Saturday 9 January 2016

'Naming of parts' approach to grammar and testing children

I think the reason why the 'naming of parts' approach to 'grammar' hinders an interest in grammar and language is that it presents a false picture of how grammar works.

I believe that humans invented grammar as a branch of human behaviour. If we are to name parts of grammar it is a mistake to treat grammar as if it is a sealed system on the 'communications' model.

'Determiner' is a classic case of this type of terminology. It implies that the sole function and purpose of the word in question is to 'determine' something that comes after it. That is 'sealed system' thinking.

In fact, to take 'my' as an example, in say, 'My table is red', the function within language at that moment is not simply to 'determine' something coming after it.
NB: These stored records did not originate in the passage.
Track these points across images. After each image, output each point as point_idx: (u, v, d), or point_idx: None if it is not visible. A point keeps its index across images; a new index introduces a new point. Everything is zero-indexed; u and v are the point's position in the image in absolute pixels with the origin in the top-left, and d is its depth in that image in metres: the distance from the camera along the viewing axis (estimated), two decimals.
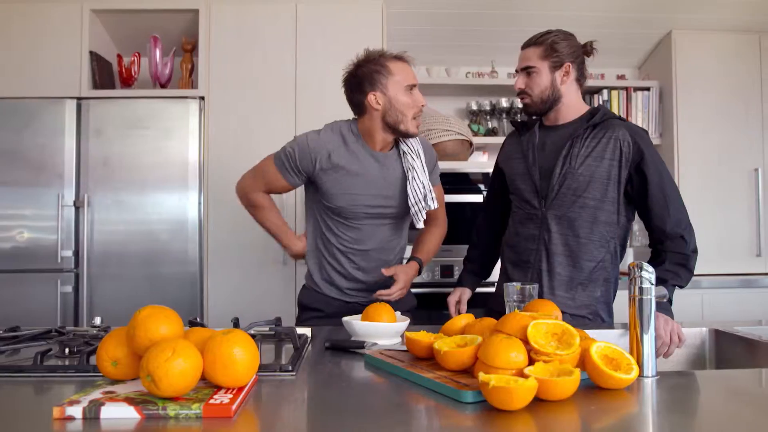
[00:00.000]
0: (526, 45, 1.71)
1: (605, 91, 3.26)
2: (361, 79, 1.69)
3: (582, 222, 1.64)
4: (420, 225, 1.75)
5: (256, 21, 2.88)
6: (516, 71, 1.74)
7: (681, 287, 1.58)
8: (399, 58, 1.72)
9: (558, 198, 1.65)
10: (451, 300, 1.87)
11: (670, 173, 1.67)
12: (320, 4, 2.90)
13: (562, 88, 1.68)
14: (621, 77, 3.44)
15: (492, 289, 1.89)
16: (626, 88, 3.28)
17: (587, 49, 1.72)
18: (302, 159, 1.72)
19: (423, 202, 1.73)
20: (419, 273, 1.82)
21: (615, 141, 1.62)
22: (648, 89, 3.28)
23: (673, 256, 1.59)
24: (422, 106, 1.71)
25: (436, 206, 1.76)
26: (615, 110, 3.26)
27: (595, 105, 1.76)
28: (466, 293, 1.88)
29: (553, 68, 1.67)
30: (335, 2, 2.90)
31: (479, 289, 1.93)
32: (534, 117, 1.78)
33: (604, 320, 1.68)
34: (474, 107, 3.39)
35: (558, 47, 1.66)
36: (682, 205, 1.64)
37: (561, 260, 1.65)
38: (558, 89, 1.68)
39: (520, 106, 3.25)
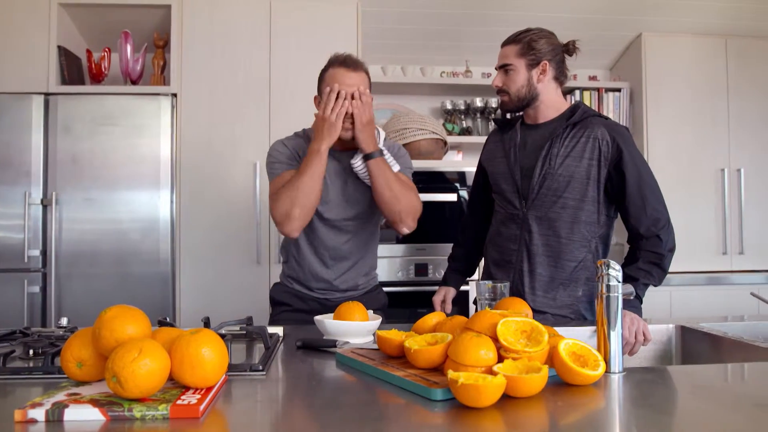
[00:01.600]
0: (505, 43, 1.71)
1: (577, 92, 3.31)
2: (318, 84, 1.76)
3: (562, 222, 1.64)
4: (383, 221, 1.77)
5: (229, 17, 2.85)
6: (495, 69, 1.74)
7: (654, 285, 1.60)
8: (341, 63, 1.68)
9: (538, 198, 1.66)
10: (437, 300, 1.87)
11: (652, 173, 1.66)
12: (295, 2, 2.88)
13: (539, 86, 1.68)
14: (593, 78, 3.50)
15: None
16: (598, 89, 3.33)
17: (569, 49, 1.71)
18: (285, 150, 1.75)
19: None
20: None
21: (594, 140, 1.62)
22: (619, 90, 3.34)
23: (648, 255, 1.60)
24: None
25: None
26: None
27: (583, 104, 1.75)
28: (450, 292, 1.89)
29: (529, 66, 1.66)
30: (310, 0, 2.89)
31: (420, 289, 1.90)
32: (513, 115, 1.79)
33: (587, 319, 1.68)
34: (448, 106, 3.41)
35: (535, 45, 1.66)
36: (662, 204, 1.64)
37: (542, 260, 1.65)
38: (534, 87, 1.68)
39: (494, 105, 3.32)
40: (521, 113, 1.77)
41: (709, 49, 3.28)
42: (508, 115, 1.84)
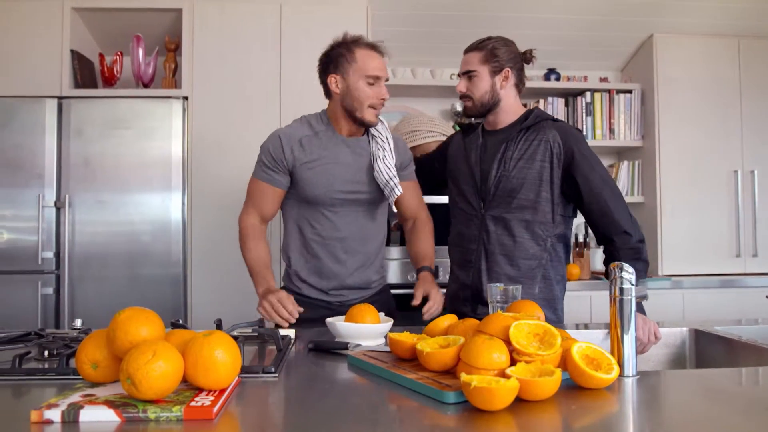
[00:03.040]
0: (468, 50, 1.77)
1: (588, 93, 3.29)
2: (328, 61, 1.73)
3: (516, 222, 1.70)
4: (394, 207, 1.78)
5: (240, 21, 2.87)
6: (458, 75, 1.80)
7: (642, 279, 1.63)
8: (371, 46, 1.72)
9: (495, 199, 1.72)
10: None
11: (606, 169, 1.73)
12: (304, 5, 2.89)
13: (501, 92, 1.74)
14: (604, 80, 3.48)
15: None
16: (609, 91, 3.31)
17: (527, 57, 1.77)
18: (276, 150, 1.74)
19: (395, 179, 1.73)
20: (436, 276, 1.85)
21: (546, 143, 1.69)
22: (630, 92, 3.32)
23: (625, 253, 1.63)
24: (383, 99, 1.72)
25: (400, 191, 1.74)
26: (598, 113, 3.30)
27: (538, 109, 1.83)
28: None
29: (492, 72, 1.73)
30: (320, 3, 2.90)
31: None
32: (474, 120, 1.84)
33: (546, 317, 1.71)
34: (458, 108, 3.40)
35: (498, 53, 1.72)
36: (621, 200, 1.69)
37: (499, 260, 1.71)
38: (497, 93, 1.74)
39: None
40: (482, 120, 1.83)
41: (722, 50, 3.25)
42: (473, 121, 1.88)
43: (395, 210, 1.81)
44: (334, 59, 1.71)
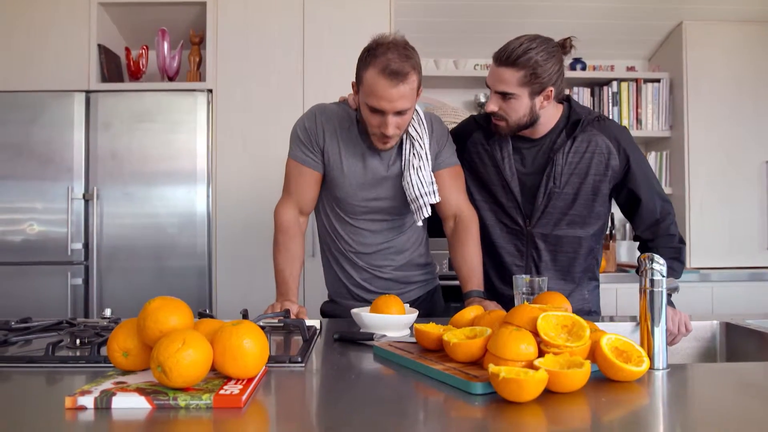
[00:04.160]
0: (503, 62, 1.49)
1: (615, 83, 3.24)
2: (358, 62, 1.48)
3: (570, 238, 1.63)
4: (419, 223, 1.58)
5: (263, 13, 2.88)
6: (487, 85, 1.56)
7: (676, 278, 1.60)
8: (384, 70, 1.38)
9: (544, 217, 1.62)
10: None
11: (651, 166, 1.66)
12: None
13: (540, 111, 1.54)
14: (631, 69, 3.42)
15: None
16: (636, 80, 3.25)
17: (566, 49, 1.53)
18: (311, 125, 1.59)
19: (425, 197, 1.54)
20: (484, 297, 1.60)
21: (600, 156, 1.57)
22: (658, 81, 3.25)
23: (665, 251, 1.59)
24: (382, 133, 1.47)
25: (438, 200, 1.58)
26: (624, 103, 3.24)
27: (574, 103, 1.64)
28: None
29: (533, 94, 1.50)
30: None
31: (451, 283, 1.86)
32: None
33: (597, 312, 1.73)
34: (482, 99, 3.37)
35: (540, 71, 1.46)
36: (667, 202, 1.64)
37: (551, 275, 1.64)
38: (536, 113, 1.54)
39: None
40: None
41: (755, 37, 3.16)
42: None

It is to indicate possession (thus the old 'possessive' word at least has the merit of saying why we have the word in the language.) However, it is also doing something 'cohesively' i.e. in helping words stick together: it is referring to whoever is the 'me' who may e.g. have appeared earlier in the text or, in the case of a conversation, may be present as 'me' outside of the text in 'real life': 'my' will nearly always refer to these 'me's prior, or exterior to that phrase.

That's why humans invented this bit of grammar.

I would suggest that most of the 'sealed system' grammar is deadly boring to most people precisely because it is abstracted from everything that is interesting about language! Of course, some people are fascinated by sealed systems of anything. There is a fascination in trying to deduce a code from something that is not saying 'this is my code'. It feels like insider knowledge, only known to the priesthood.

Even better, you can then use it to test children and prove that some are cleverer than others or work harder than others and you can entrap them in useless and ambiguous tests in which the terminology of the sealed system is itself all over the place.